Friday, 12 December 2014
The last month has seen my fishing activities grind to a complete halt , so anything truly fishing related to write about is absent but there has been a sad event that certainly relates to my love of fly fishing.
In the last few months I have learnt of a teacher of mine who has sadly left us. My woodwork and craft teacher from when I was at boarding school at age 11. He was called Brian Guy, Brig to those who knew him, looking back he was one of the most influential people in my younger days. He was also the first person I ever saw catch a fish on a fly. As a kid we used to bait fish in the river whiske near Thirsk. One day whilst we were float fishing he was fly fishing. I can still picture him kneeling on the bank and casting to a pod of circling chub I was even trusted with the net to land one . The fly was a very simple black gnat. The act of deception amazed me then as much as it still does now . It truly was a inspirational moment in my life. He was also a real guiding light at a time when things were not going well for me, I think at the time the escape fishing offered was one of the few things that helped. Sadly now he has gone and also sadly has the stream . I have returned once to that river bank in the nearly half century since I watched him there, the clear water and streamer weeds and the shoals of roach and chub have been replaced with a fetid muddy channel that seemed totally bereft of life.

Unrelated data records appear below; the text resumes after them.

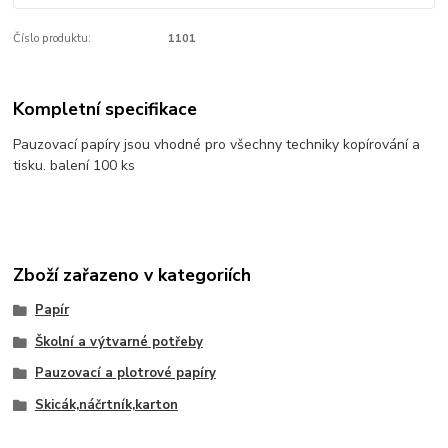
Číslo produktu:
1101
Kompletní specifikace
Pauzovací papíry jsou vhodné pro všechny techniky kopírování a
tisku. balení 100 ks
Zboží zařazeno v kategoriích
Papír
Školní a výtvarné potřeby
Pauzovací a plotrové papíry
Skicák,náčrtník,karton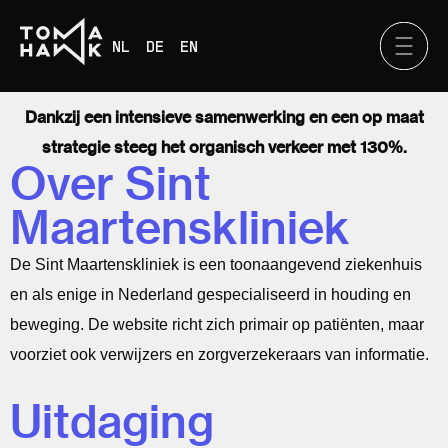
NL
DE
EN
Dankzij een intensieve samenwerking en een op maat
strategie steeg het organisch verkeer met 130%.
Over Sint
Maartenskliniek
De Sint Maartenskliniek is een toonaangevend ziekenhuis
en als enige in Nederland gespecialiseerd in houding en
beweging. De website richt zich primair op patiënten, maar
voorziet ook verwijzers en zorgverzekeraars van informatie.
Uitdaging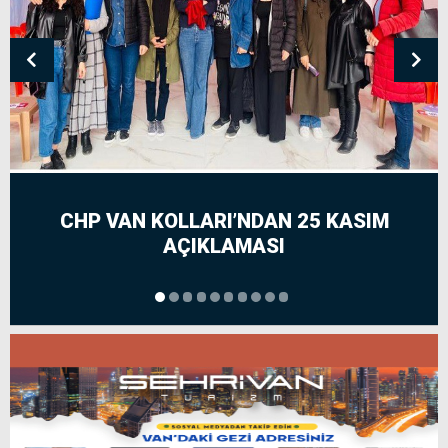
CHP VAN KOLLARI’NDAN 25 KASIM
AÇIKLAMASI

I would have liked to be able to return there and try to emulate that act of deception but sadly like Brig the river of my childhood has sadly departed.
He was a guy who was capable of really surprising you he had a great love of fishing and yet 10 or more years after I left school I met him at a reunion I asked him if he still fly fished, I find his answer as surprising now after another 20 or 30 years have passed as I did then , he said he loved to cast a fly and loved to rise a trout but he felt a deep sadness for the fish once he had hooked it . It was a conundrum that deeply troubled him. He was a remarkable man. If you can read this Brig thanks for everything not least for casting that fly and lighting that spark all those years ago. There was a memorial service for him recently in Hawes in the Yorkshire dales, sadly I could not get there but the day it was on I sat for an hour and tied a few black gnats and one summer evening next year they will rise a trout for Brig.